# [Work request]
From the records below, give the number of lines that contain the string "down", without any other text.

═══ Supplied data

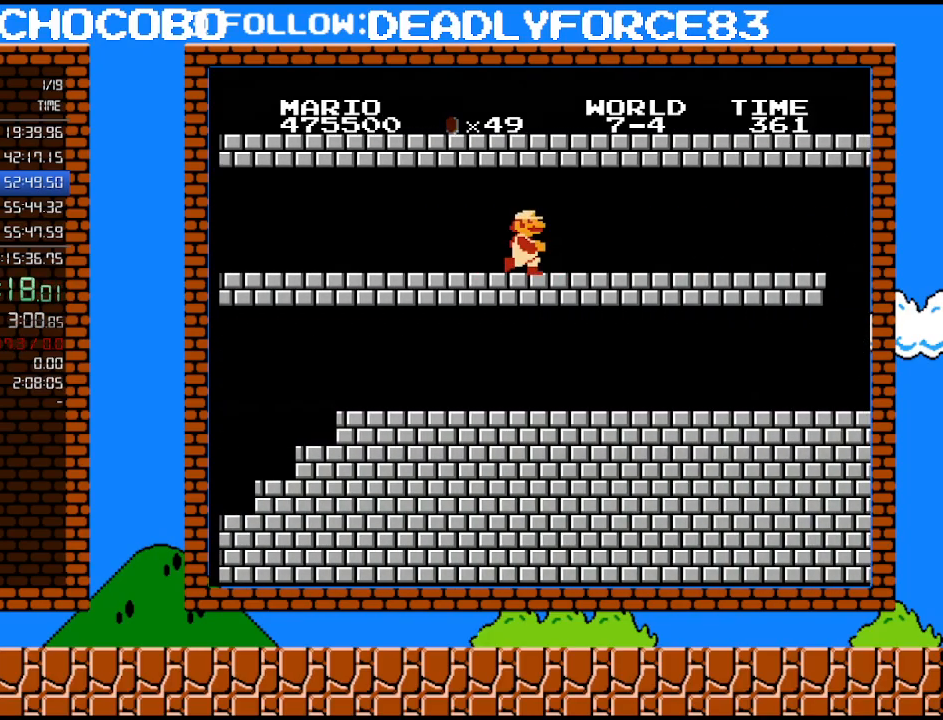
{"buttons": ["B", "DPAD_RIGHT"], "events": []}
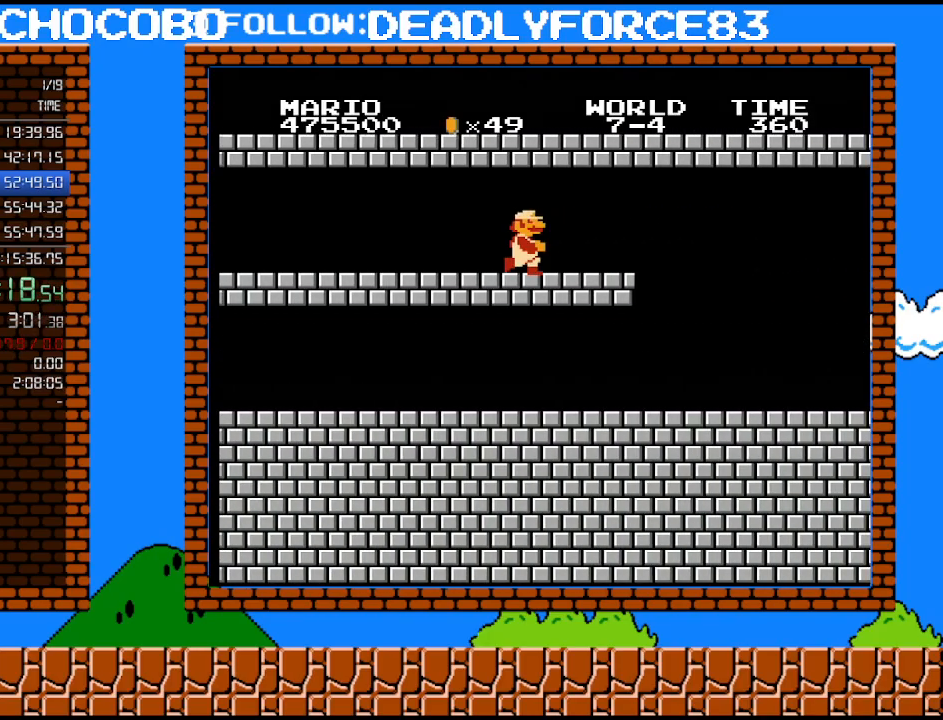
{"buttons": ["B", "DPAD_RIGHT"], "events": []}
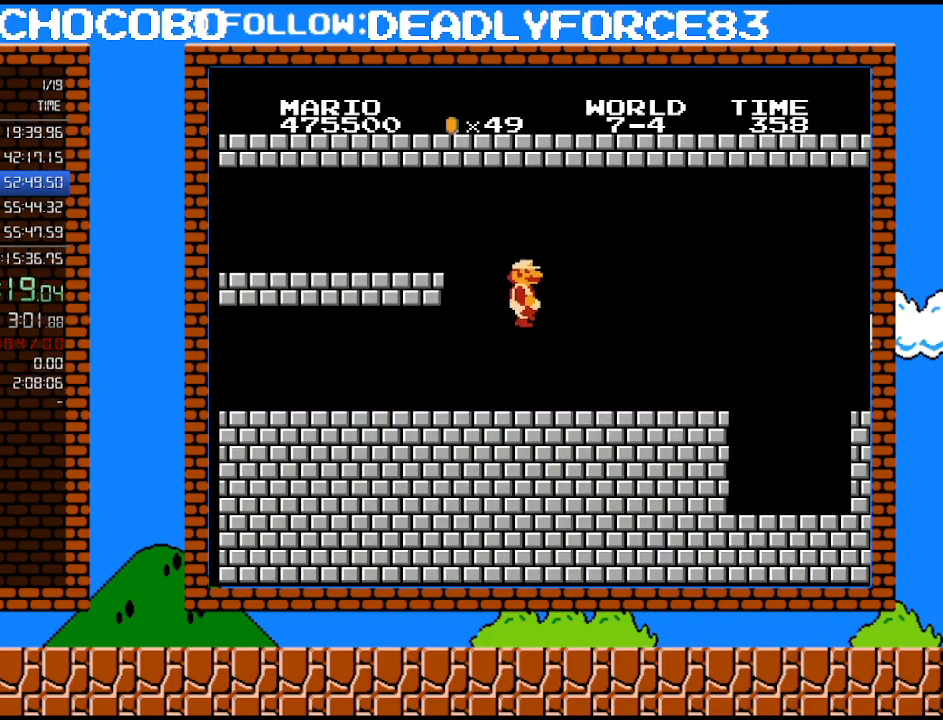
{"buttons": ["B", "DPAD_RIGHT"], "events": []}
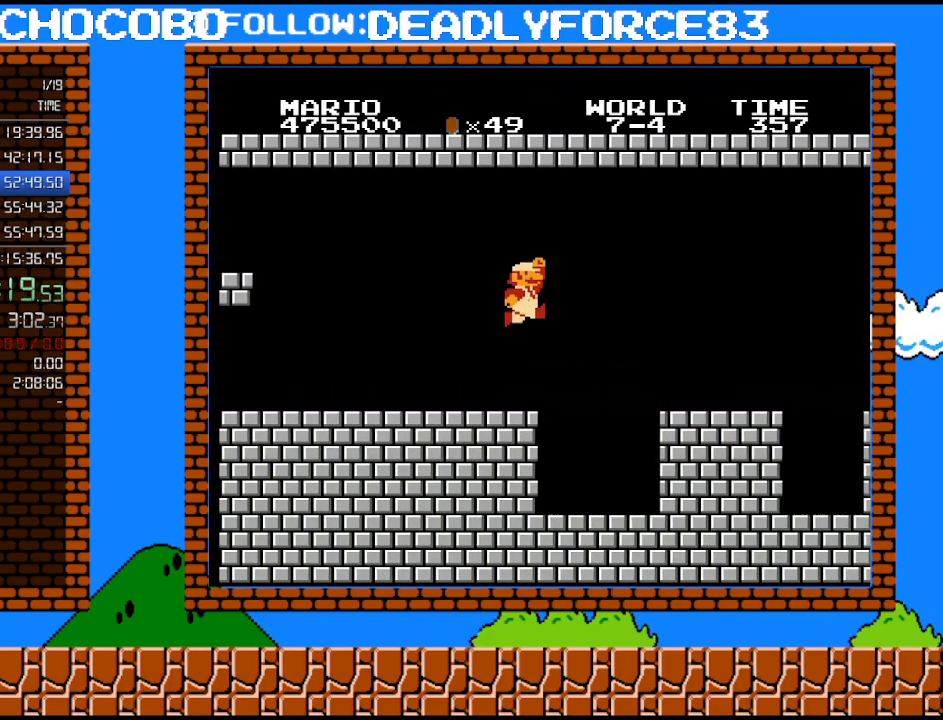
{"buttons": ["B", "DPAD_RIGHT"], "events": [[83, "A", "down"], [283, "A", "up"]]}
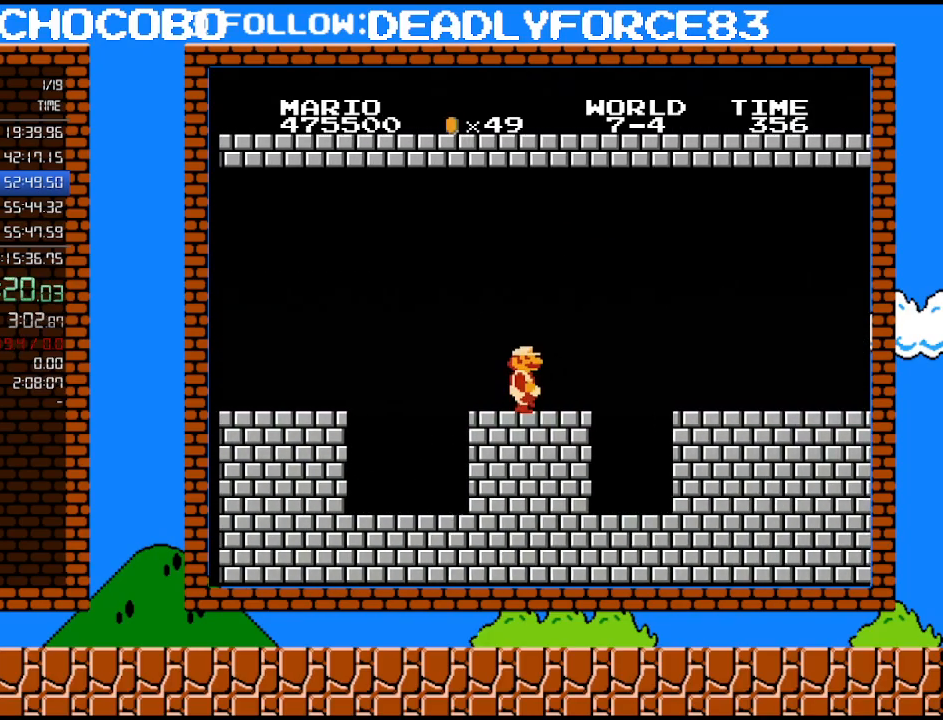
{"buttons": ["B", "DPAD_RIGHT"], "events": [[233, "A", "down"], [367, "A", "up"]]}
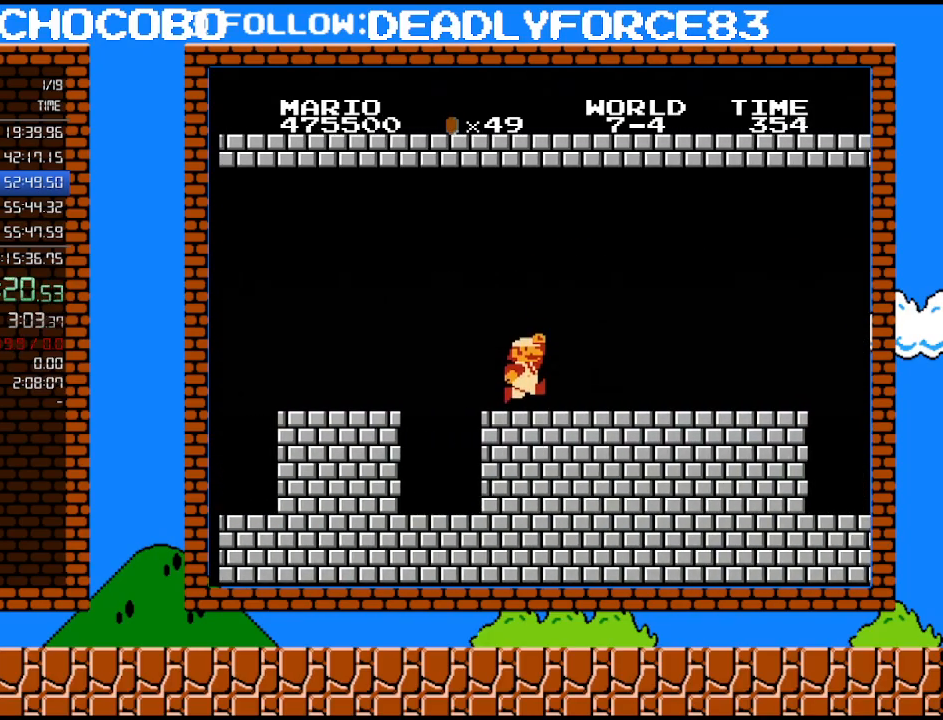
{"buttons": ["B", "DPAD_RIGHT"], "events": []}
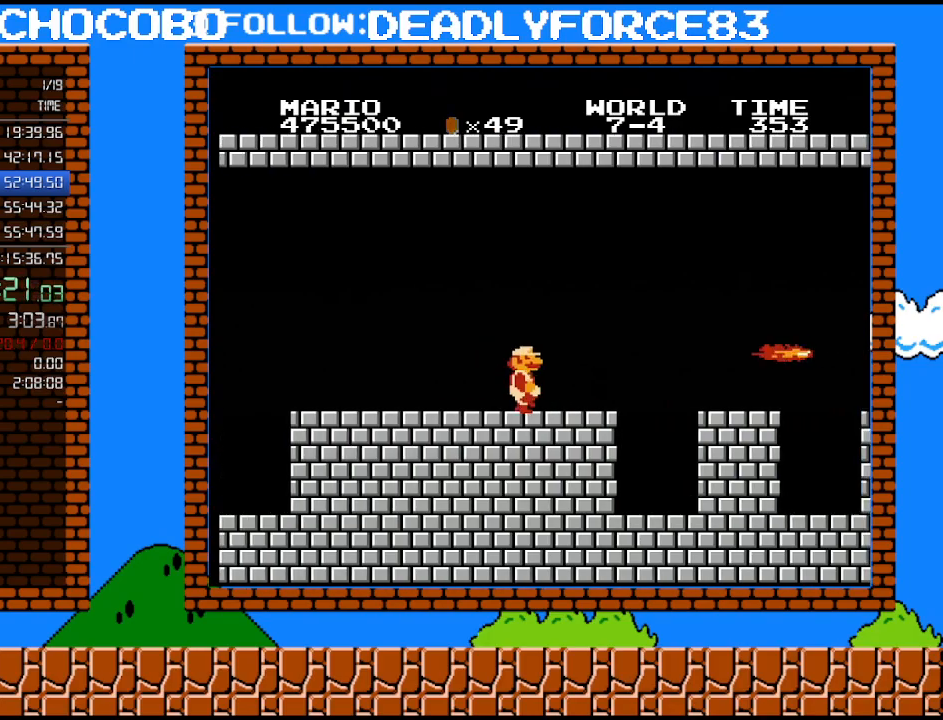
{"buttons": ["A", "B", "DPAD_RIGHT"], "events": [[367, "A", "down"]]}
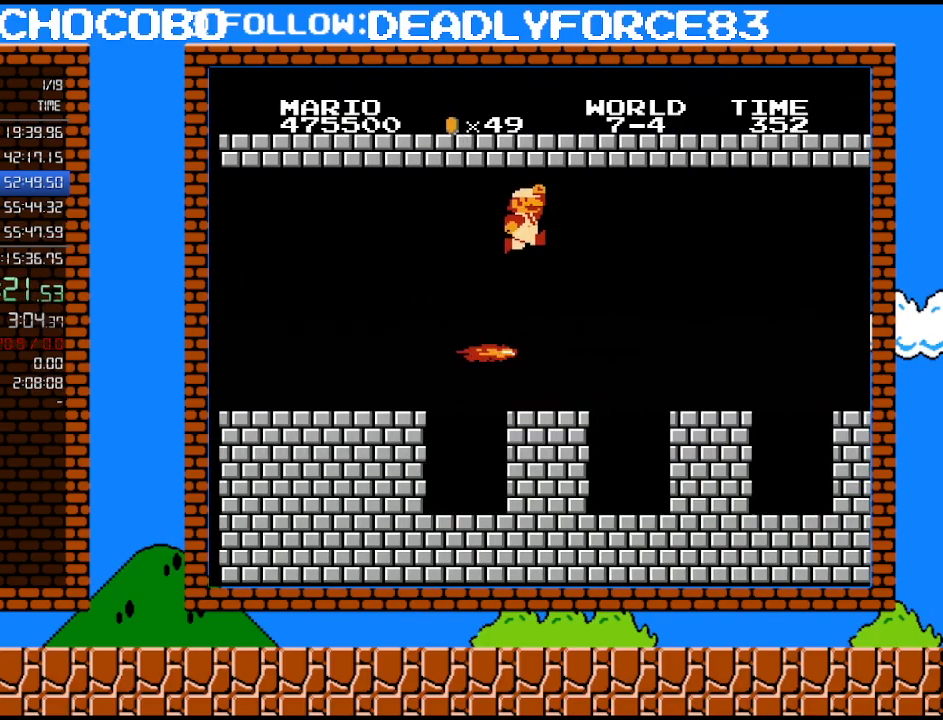
{"buttons": ["B", "DPAD_RIGHT"], "events": [[333, "A", "up"]]}
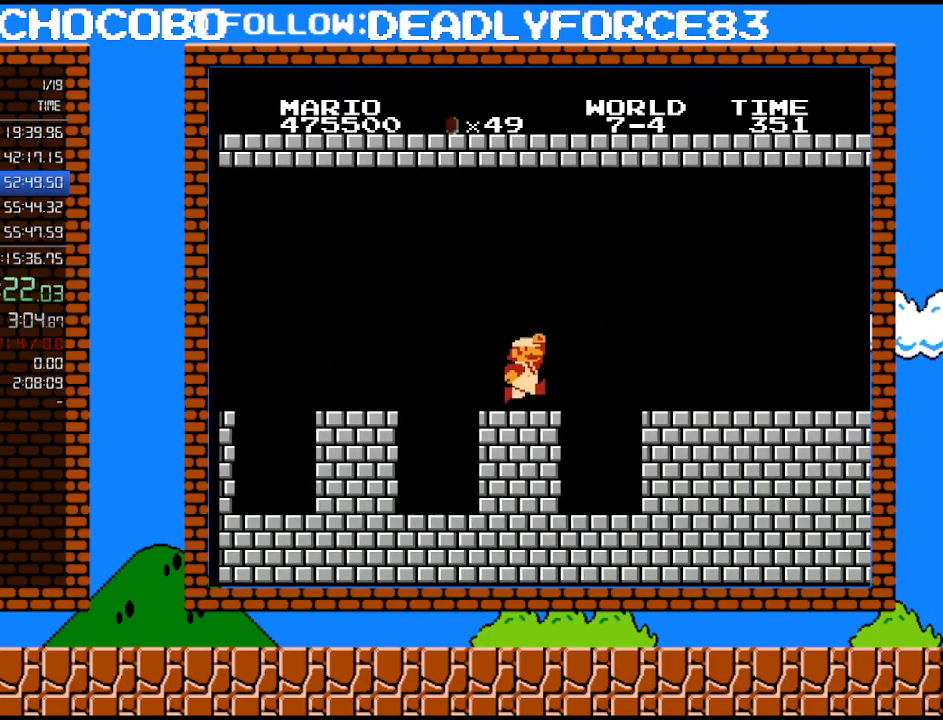
{"buttons": ["DPAD_RIGHT"], "events": [[300, "A", "down"], [367, "A", "up"], [367, "B", "up"], [433, "B", "down"], [467, "B", "up"]]}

══════

# [Your solution]
4